Telecommuting has also sparked internal interest in dashboards among the attorneys at Ballard Spahr LLP, according to Jim Boyer, the firm's director of matter management and efficiency.
Lawyers are using the technology internally now as a case management tool. The technology has existed at Ballard for about a year, he said, but working from home has driven more widespread adoption.
"The tools are infinitely customizable, and we can make quick adaptations to any practice group or legal team," he said. "We really built a foundation here. But since the pandemic, people have started to really understand the technology and what it can do for them and how easy it is to use."
Video Depositions
To keep litigation moving, attorneys have turned to remote depositions via video.
Magliery, a commercial litigator with 18 years of experience, was skeptical the format could work. So much of a deposition is about reading a witness' body language and facial expressions, and being able to confront them with evidence by sliding a piece of paper across the table, he said.
"Depositions are cross-examinations," he told Law360. "Sometimes you want to ask buildup questions, and then you want to confront the witness with something contradictory to what they're saying."
But the technology worked "remarkably well," Magliery said. It allowed him to enter exhibits into evidence remotely, and pull up documents on screen to confront the witness, so he wouldn't lose the element of surprise. He used his home computer's monitor and his laptop, so he could have two screens — one to look at the document he was referencing and one to keep an eye on the witness' reactions.
"The technology allowed us to upload the document instantly to both the witness and opposing counsel, so they could then see the entire document. And using screen-share technology, we could also show an excerpt of the document to the witness."
Magliery wouldn't want to use video technology for every deposition once the pandemic ebbs. He would ideally be there in person to take the testimony of an adverse party, for example.

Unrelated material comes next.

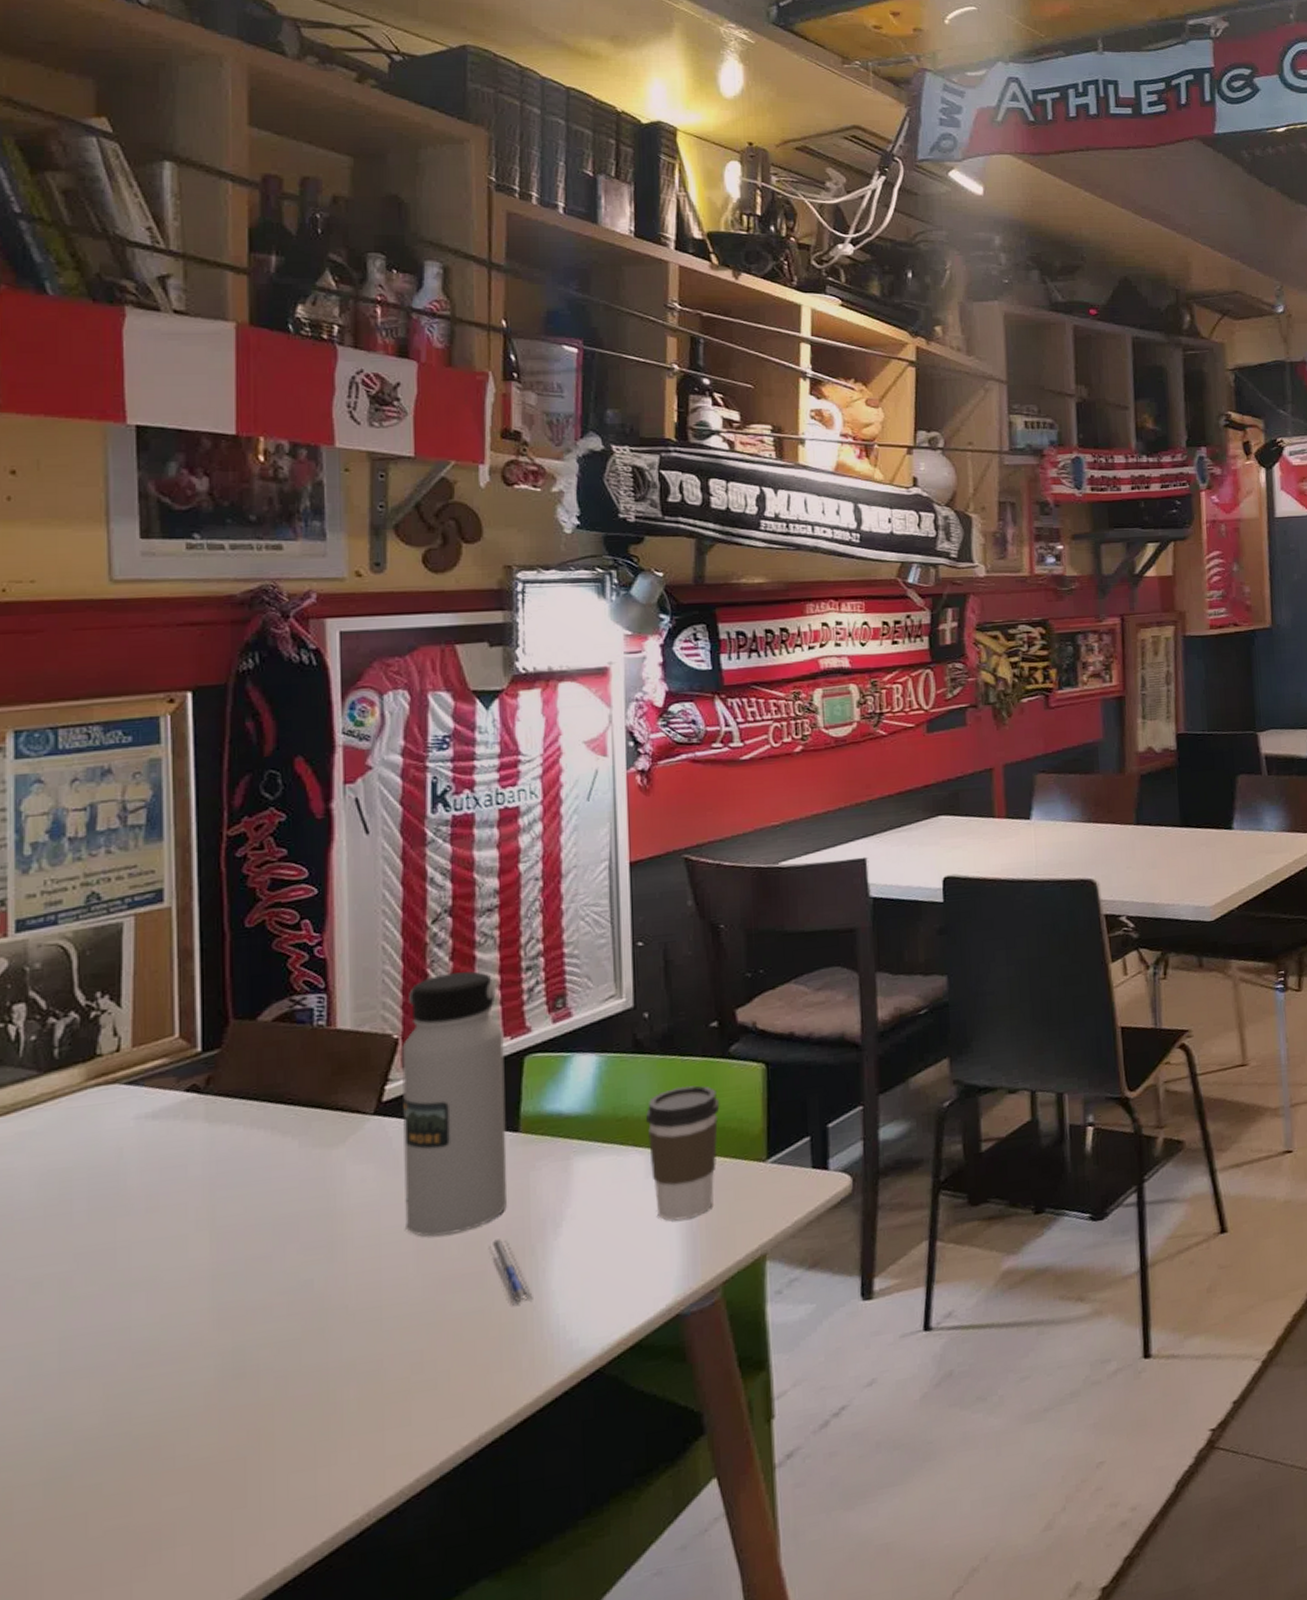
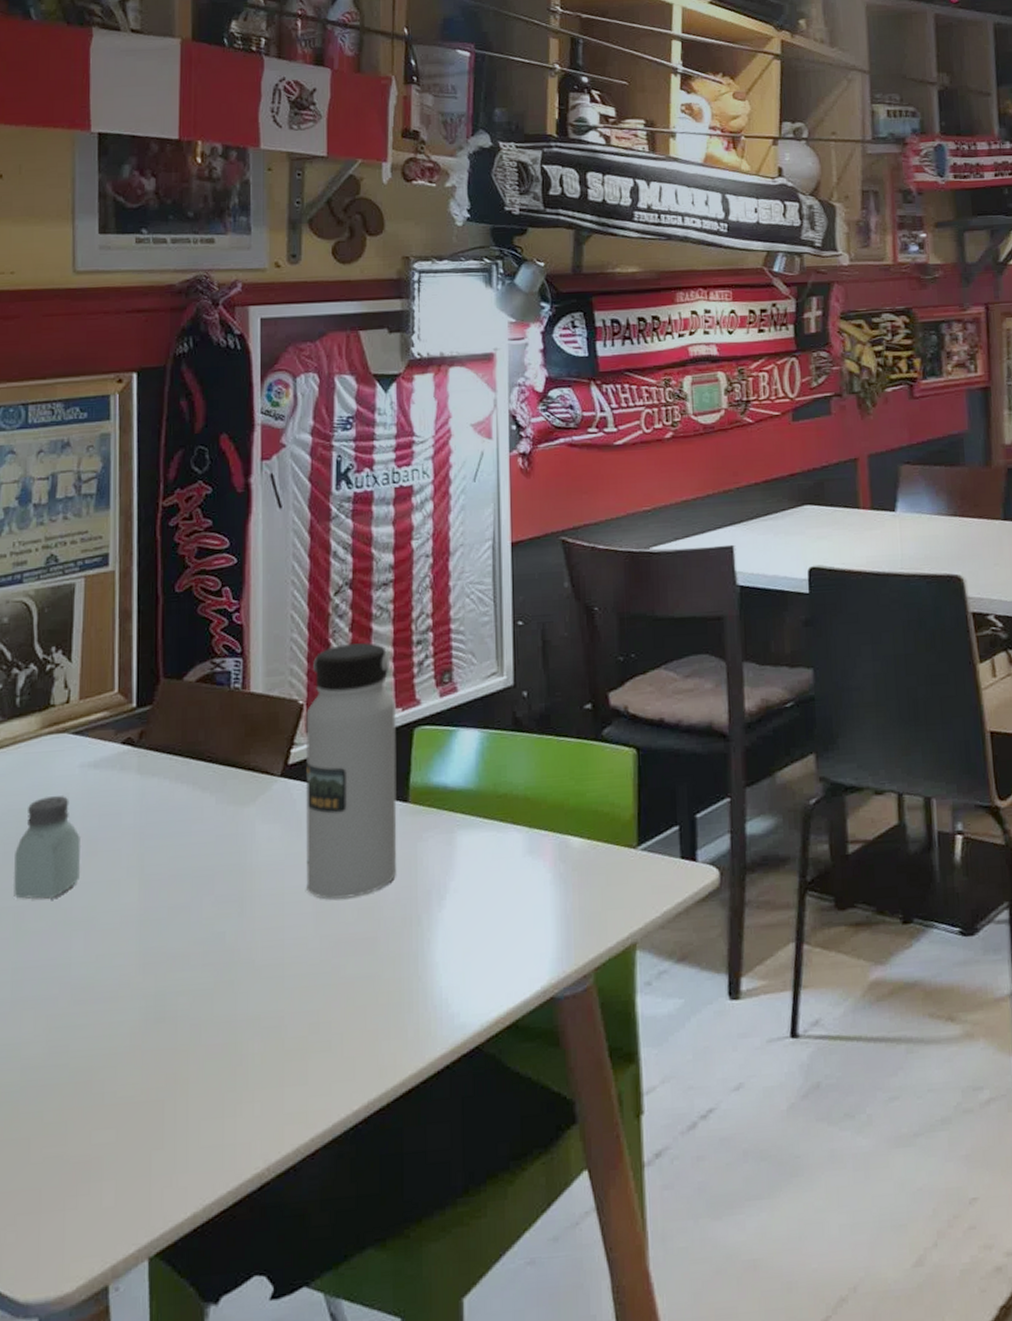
saltshaker: none [56,1151,140,1264] -> present [12,796,82,899]
pen: present [488,1238,533,1306] -> none [379,906,419,974]
coffee cup: present [645,1085,720,1221] -> none [523,766,593,902]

But he could see remote depositions continuing to work for third-party witnesses; people he wants to subpoena for factual information, not admissions.
"It saved a lot of client money in travel expenses and it saved a lot of time to be able to conduct these remotely," he said. "I would think there could be circumstances in the future where I would be comfortable using some remote depositions in a case."
Automation
Law firms, mindful that their clients' purse strings are tightening amid the pandemic-fueled recession, are now turning to technology for the busywork that can eat up a lot of billable hours.
That means the pandemic has forced litigators to consider how automation and machine learning can help write pleadings.
That technology has been around for a while, according to Blair. But in the past, it's been relegated to contract work.
The firm has long used systems that, through machine learning, can recognize contract terms and conditions. Attorneys can ask the program to spit out an ideal contract.
But now, what was "a very hot trend on the transactional side of the practice" is being applied to court pleadings, Blair said. It's especially helpful when defending a client that's facing serial litigation with multiple complaints.
"The machine can read those complaints and can identify the differences between them, the anomalies, so that we can quickly generate responses," she said.
That can save attorneys time and their clients money.
"We're looking at ways to innovate, to semiautomate the process where we can, so lawyers can spend their time doing the high-value work, and the machines can do the rest, hopefully," Blair said. "We've doubled down on that during COVID, because we know our clients are under tremendous economic pressure."